Macro liquidity, including interest rates, the dollar, and the evolution of central bank balance sheets, remains central to determining whether prices move above regression or towards the lower rail. This macro overlay does not exist in S2F, only indirectly in power law fitting. Therefore, practitioners track flows and policies in parallel with channels.
Given the increasing use of models in institutional decks, method clarity is critical.
A power law channel is constructed by taking the daily closing price of BTCUSD, converting it to log(price) versus log(time since occurrence), fitting a simple linear regression as a fair value curve, and copying that line in parallel up and down to form resistances and supports that historically surround the price.

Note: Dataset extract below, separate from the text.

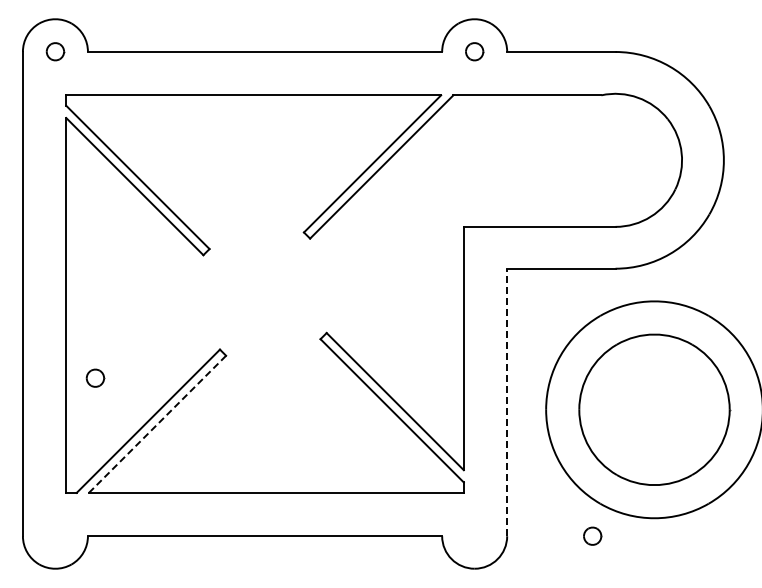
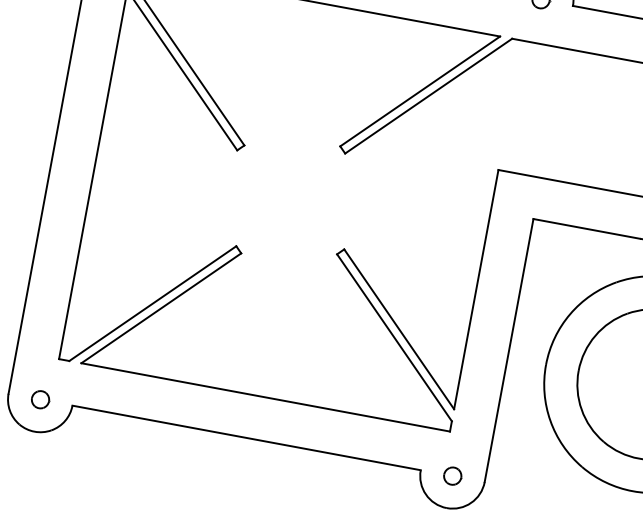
part: (95, 377) -> (40, 399), moved
line: (507, 402) -> (509, 350), dashed -> solid
line: (157, 424) -> (161, 308), dashed -> solid
part: (592, 535) -> (452, 475), moved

Its elegance lies in the generation of a monotonically rising time-based framework with visible error margins, which so far captures cycle extremes without claiming to know the dates or magnitude of future blows.
The trade-off is that known factors such as ETF demand and liquidity cycles are not mechanically incorporated. These factors should be monitored to understand where the price within the channel is likely to be in the short term.
For now, live reading is easy. Prices are about a fifth below regression and well above the lower bound, and ETF flows and macroeconomic conditions will determine whether Bitcoin tags the upper band or fades towards support before reverting to the mean.
The channel continues to rise over time and the rails define the tradable map.